# Remote layout change



## krkaufman (Nov 25, 2003)

It's too late for the Series 5 and Slide Pro, but maybe TiVo would consider rearranging the Thumbs buttons on future remotes so they're in more logical & convenient locations, thereby allowing the Mute and RECord buttons to be in better locations.

The current locations seem painfully odd to me. Why wouldn't the Mute button be vertically aligned with the Volume Up/Down rocker, and, similarly, why not align RECord w/ the Channel Up/Down rocker. This would allow the Thumbs buttons to be side-by-side, easily located by touch beneath the Guide button and navigation dial.


----------



## hillyard (Nov 1, 2011)

while they are at it. put a learning button on that can do the sleep timer on tv


----------



## Dan203 (Apr 17, 2000)

hillyard said:


> while they are at it. put a learning button on that can do the sleep timer on tv


This would be awesome! Or just a couple of unmarked buttons that could be taught to do whatever you want them to do.


----------



## trip1eX (Apr 2, 2005)

Do they even need a mute button? That's what pause is for. And if you did need to watch tv without volume you can always use the volume button. 

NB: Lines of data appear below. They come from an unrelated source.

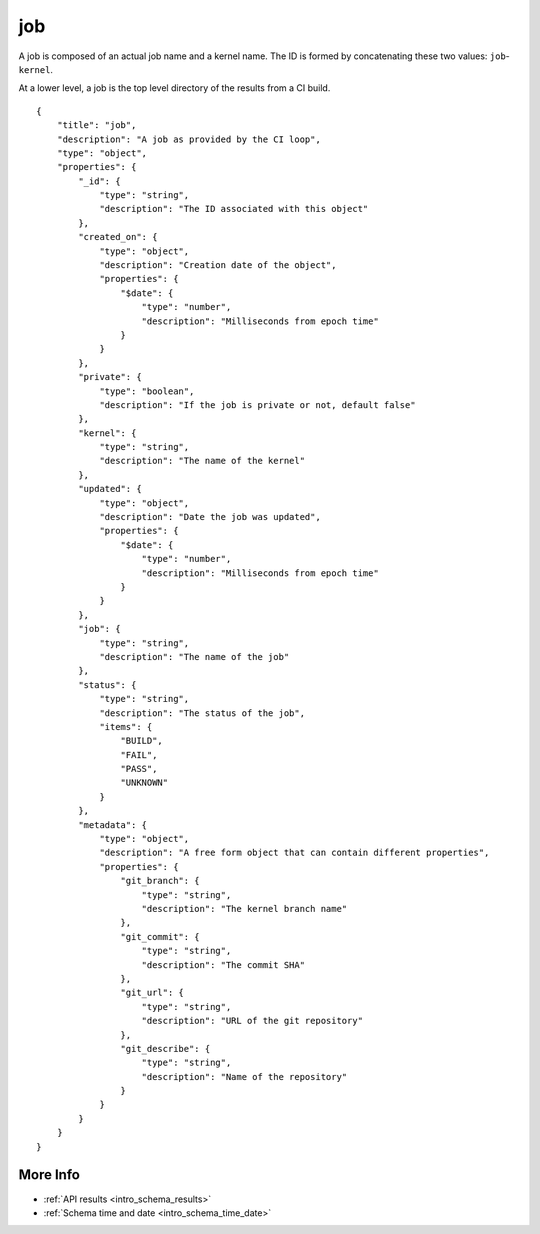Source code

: .. _schema_job:

job
---

A job is composed of an actual job name and a kernel name. The ID is formed
by concatenating these two values: ``job``-``kernel``.

At a lower level, a job is the top level directory of the results from a CI
build.

::

    {
        "title": "job",
        "description": "A job as provided by the CI loop",
        "type": "object",
        "properties": {
            "_id": {
                "type": "string",
                "description": "The ID associated with this object"
            },
            "created_on": {
                "type": "object",
                "description": "Creation date of the object",
                "properties": {
                    "$date": {
                        "type": "number",
                        "description": "Milliseconds from epoch time"
                    }
                }
            },
            "private": {
                "type": "boolean",
                "description": "If the job is private or not, default false"
            },
            "kernel": {
                "type": "string",
                "description": "The name of the kernel"
            },
            "updated": {
                "type": "object",
                "description": "Date the job was updated",
                "properties": {
                    "$date": {
                        "type": "number",
                        "description": "Milliseconds from epoch time"
                    }
                }
            },
            "job": {
                "type": "string",
                "description": "The name of the job"
            },
            "status": {
                "type": "string",
                "description": "The status of the job",
                "items": {
                    "BUILD",
                    "FAIL",
                    "PASS",
                    "UNKNOWN"
                }
            },
            "metadata": {
                "type": "object",
                "description": "A free form object that can contain different properties",
                "properties": {
                    "git_branch": {
                        "type": "string",
                        "description": "The kernel branch name"
                    },
                    "git_commit": {
                        "type": "string",
                        "description": "The commit SHA"
                    },
                    "git_url": {
                        "type": "string",
                        "description": "URL of the git repository"
                    },
                    "git_describe": {
                        "type": "string",
                        "description": "Name of the repository"
                    }
                }
            }
        }
    }

More Info
*********

* :ref:`API results <intro_schema_results>`
* :ref:`Schema time and date <intro_schema_time_date>`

I do like the idea of moving the buttons though. And like it from a 2nd perspective as well ....which is those two little circular mute/record buttons are too similar and too crowded together in the middle so that I always do a bit of a double take to feel if I'm pressing the correct one. 

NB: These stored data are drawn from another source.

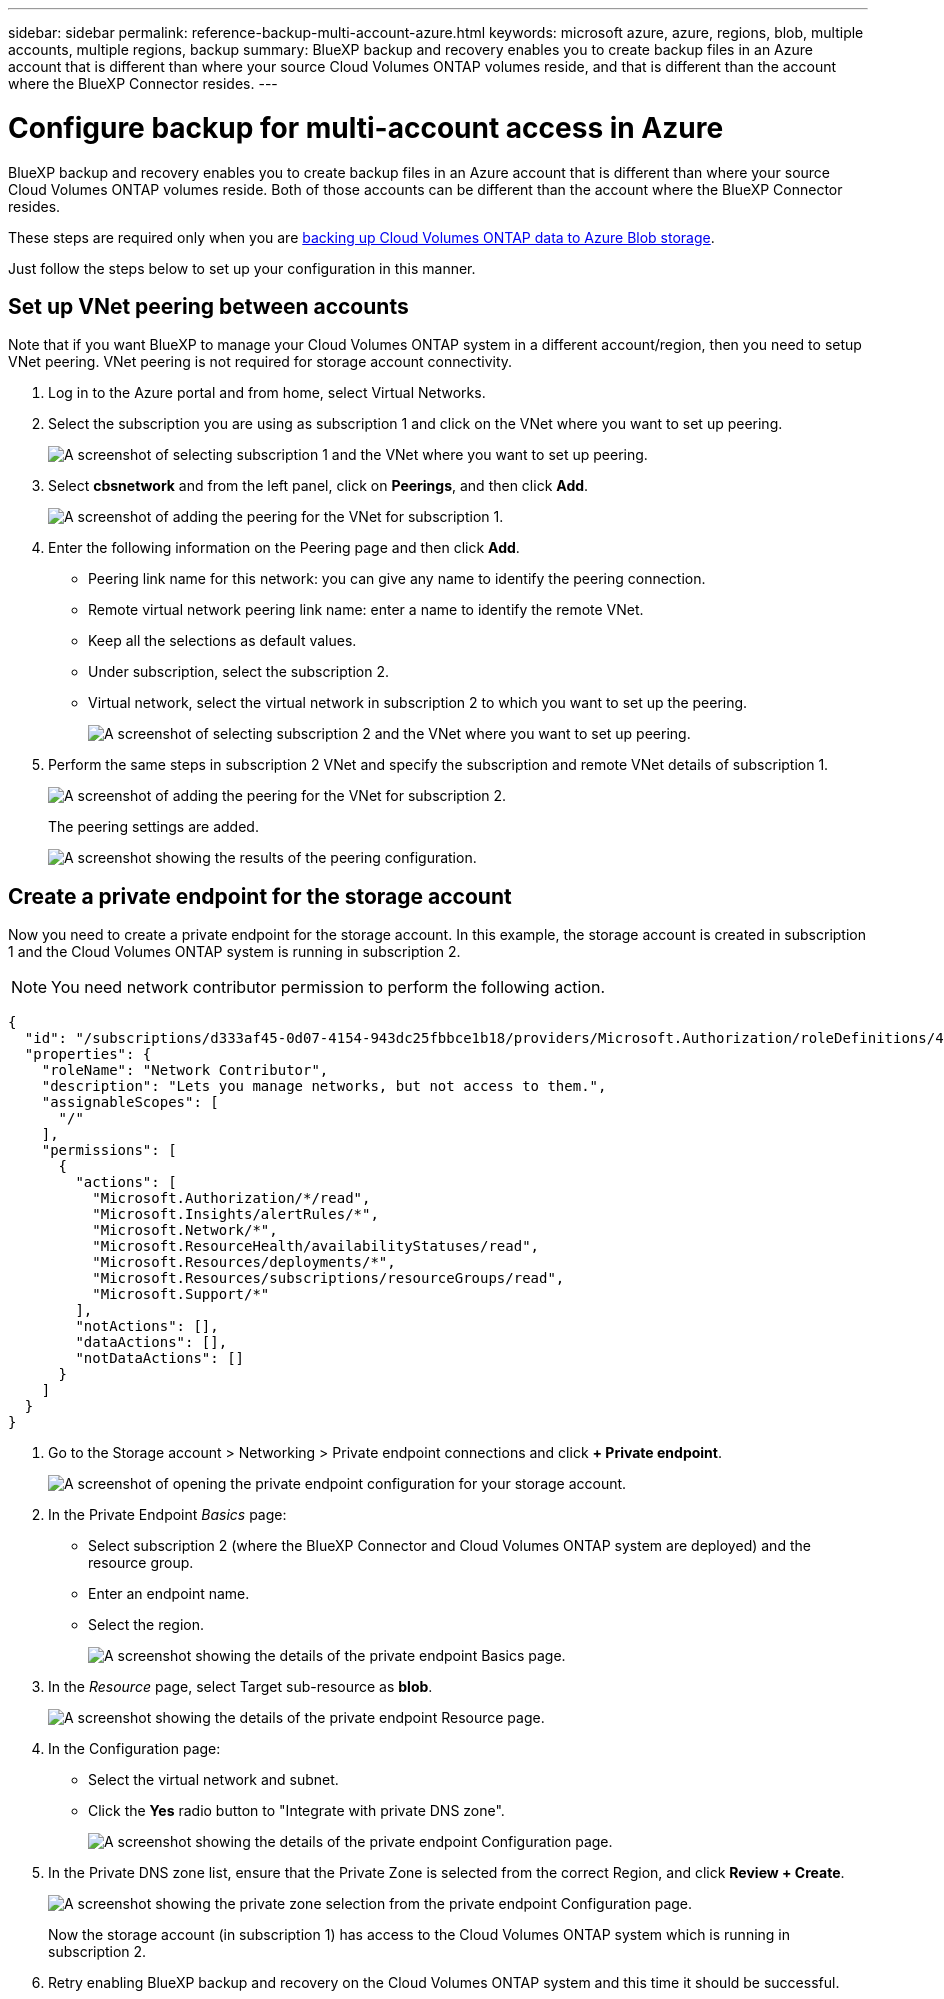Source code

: ---
sidebar: sidebar
permalink: reference-backup-multi-account-azure.html
keywords: microsoft azure, azure, regions, blob, multiple accounts, multiple regions, backup
summary: BlueXP backup and recovery enables you to create backup files in an Azure account that is different than where your source Cloud Volumes ONTAP volumes reside, and that is different than the account where the BlueXP Connector resides.
---

= Configure backup for multi-account access in Azure
:hardbreaks:
:nofooter:
:icons: font
:linkattrs:
:imagesdir: ./media/

[.lead]
BlueXP backup and recovery enables you to create backup files in an Azure account that is different than where your source Cloud Volumes ONTAP volumes reside. Both of those accounts can be different than the account where the BlueXP Connector resides.

These steps are required only when you are https://docs.netapp.com/us-en/bluexp-backup-recovery/task-backup-to-azure.html[backing up Cloud Volumes ONTAP data to Azure Blob storage^].

Just follow the steps below to set up your configuration in this manner.

== Set up VNet peering between accounts

Note that if you want BlueXP to manage your Cloud Volumes ONTAP system in a different account/region, then you need to setup VNet peering. VNet peering is not required for storage account connectivity.

. Log in to the Azure portal and from home, select Virtual Networks.

. Select the subscription you are using as subscription 1 and click on the VNet where you want to set up peering.
+
image:screenshot_azure_peer1.png[A screenshot of selecting subscription 1 and the VNet where you want to set up peering.]

. Select *cbsnetwork* and from the left panel, click on *Peerings*, and then click *Add*.
+
image:screenshot_azure_peer2.png[A screenshot of adding the peering for the VNet for subscription 1.]

. Enter the following information on the Peering page and then click *Add*.

* Peering link name for this network: you can give any name to identify the peering connection.
* Remote virtual network peering link name: enter a name to identify the remote VNet.
* Keep all the selections as default values.
* Under subscription, select the subscription 2.
* Virtual network, select the virtual network in subscription 2 to which you want to set up the peering.
+
image:screenshot_azure_peer3.png[A screenshot of selecting subscription 2 and the VNet where you want to set up peering.]

. Perform the same steps in subscription 2 VNet and specify the subscription and remote VNet details of subscription 1.
+
image:screenshot_azure_peer4.png[A screenshot of adding the peering for the VNet for subscription 2.]
+
The peering settings are added.
+
image:screenshot_azure_peer5.png[A screenshot showing the results of the peering configuration.]

== Create a private endpoint for the storage account

Now you need to create a private endpoint for the storage account. In this example, the storage account is created in subscription 1 and the Cloud Volumes ONTAP system is running in subscription 2.

NOTE: You need network contributor permission to perform the following action.

[source,json]
{
  "id": "/subscriptions/d333af45-0d07-4154-943dc25fbbce1b18/providers/Microsoft.Authorization/roleDefinitions/4d97b98b-1d4f-4787-a291-c67834d212e7",
  "properties": {
    "roleName": "Network Contributor",
    "description": "Lets you manage networks, but not access to them.",
    "assignableScopes": [
      "/"
    ],
    "permissions": [
      {
        "actions": [
          "Microsoft.Authorization/*/read",
          "Microsoft.Insights/alertRules/*",
          "Microsoft.Network/*",
          "Microsoft.ResourceHealth/availabilityStatuses/read",
          "Microsoft.Resources/deployments/*",
          "Microsoft.Resources/subscriptions/resourceGroups/read",
          "Microsoft.Support/*"
        ],
        "notActions": [],
        "dataActions": [],
        "notDataActions": []
      }
    ]
  }
}

. Go to the Storage account > Networking > Private endpoint connections and click *+ Private endpoint*.
+
image:screenshot_azure_networking1.png[A screenshot of opening the private endpoint configuration for your storage account.]

. In the Private Endpoint _Basics_ page:

* Select subscription 2 (where the BlueXP Connector and Cloud Volumes ONTAP system are deployed) and the resource group.
* Enter an endpoint name.
* Select the region.
+
image:screenshot_azure_networking2.png[A screenshot showing the details of the private endpoint Basics page.]

. In the _Resource_ page, select Target sub-resource as *blob*.
+
image:screenshot_azure_networking3.png[A screenshot showing the details of the private endpoint Resource page.]

. In the Configuration page:

* Select the virtual network and subnet.
* Click the *Yes* radio button to "Integrate with private DNS zone".
+
image:screenshot_azure_networking4.png[A screenshot showing the details of the private endpoint Configuration page.]

. In the Private DNS zone list, ensure that the Private Zone is selected from the correct Region, and click *Review + Create*.
+
image:screenshot_azure_networking5.png[A screenshot showing the private zone selection from the private endpoint Configuration page.]
+
Now the storage account (in subscription 1) has access to the Cloud Volumes ONTAP system which is running in subscription 2.

. Retry enabling BlueXP backup and recovery on the Cloud Volumes ONTAP system and this time it should be successful.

If they were to be spread out to the sides as per your picture then you would be much more sure you were hitting the correct one.

I do also have to ask though whether we thumbs up/thumbs down buttons? I don't use Suggestions. I tried to start using them 6 months ago, but just fell back into old habits. I have so much recorded already...more than I have time to watch...I rarely think of checking suggestions. 

Then the one time I did check Suggestions was the Indy 500 because OnePass didn't record it due to the INDY500 being titled differently than other Indy racing. But alas it wasn't in Suggestions. Good thing I thumbs up stuff. ...Not.

But really they don't need thumbs up/down because the device should know what I watch and what I don't. The stuff I have OnePasses for is a massive indication of what I like already. Why do I have to thumbs up/down stuff???? The notion seems rather quaint in 2015.


----------



## Dan203 (Apr 17, 2000)

Yes they need mute. When the TiVo drops out to live TV for an EAS the only button on the remote that still works is mute. It's the only way to silence the screeching.


----------